Among the colleges and technical schools in the Indianapolis metropolitan region are Marian College, offering a liberal arts curriculum, and Indiana Vocational Technical College (Ivy Tech), one of a network of 23 state training and education centers.
In addition to its main branch downtown, the Indianapolis-Marion County Public Library operates 22 branches throughout the city. The library, with holdings of more than 1.9 million volumes, has an annual circulation of more than seven million items and maintains special collections of first editions of Indiana authors, early textbooks, and the poetry of James Whitcomb Riley, and is a U.S. document depository. In 2005 the central library existed in an interim home while undergoing expansion and renovation to the original library to bring it to 293,000 square feet of total space. The new central library, once completed in 2006, will include a 350-seat auditorium, a four-story glass atrium, a 400-space underground parking facility, and an Indianapolis Special Collections Room, among other features.

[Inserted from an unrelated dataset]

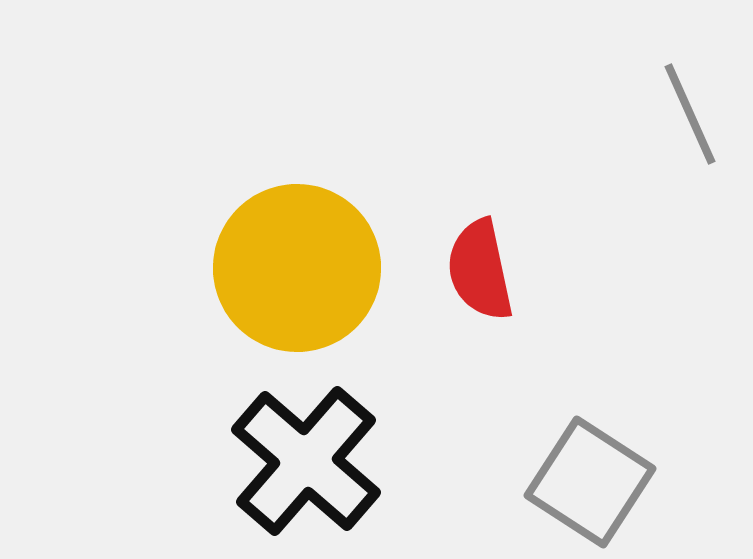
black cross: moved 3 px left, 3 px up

The Indiana State Library, also located downtown, houses more than 2 million printed items plus millions of manuscripts, photographs, microfilms, and federal and state documents. Special collections include the Indiana Academy of Science Library; an Indiana Collection; a large assortment of books on tape, Braille and large print books;. and a Manuscript Section housing almost three million items including war letters and eighteenth century fur traders' papers. The Indiana Historical Society Library specializes in the Civil War, early North American travel accounts, and the history of Indiana and the Northwest Territory.
The University Library at Indiana University-Purdue University at Indianapolis (IUPUI) houses more than 650,000 volumes and more than 4,000 periodical subscriptions; other libraries within the IUPUI system include the Herron School of Art Library, the Ruth Lilly Medical Library, the School of Dentistry Library, and the Ruth Lilly Law Library. Holdings in all the IUPUI libraries combined total more than 2.5 million items. Butler University's holdings include a music and fine arts collection.
Indianapolis is home to a variety of special libraries and research centers, many of them related to the universities. Among them is the Hudson Institute, the internationally renowned policy research organization. State agencies, such as the Indiana Department of Commerce, the Indiana Department of Education, and the Indiana Department of Environmental Management also operate libraries. Other specialized libraries are affiliated with law firms, hospitals, newspapers, publishing houses, museums, and churches and synagogues. Of unique interest are the Indianapolis Zoo Library and the Children's Museum of Indianapolis Library. Research is conducted at centers administered by or affiliated with Indiana University-Purdue University at Indianapolis, researching topics such as aging, the environment, biology, medicine, law, economics, and many others. Butler University research programs are conducted on a wide variety of topics.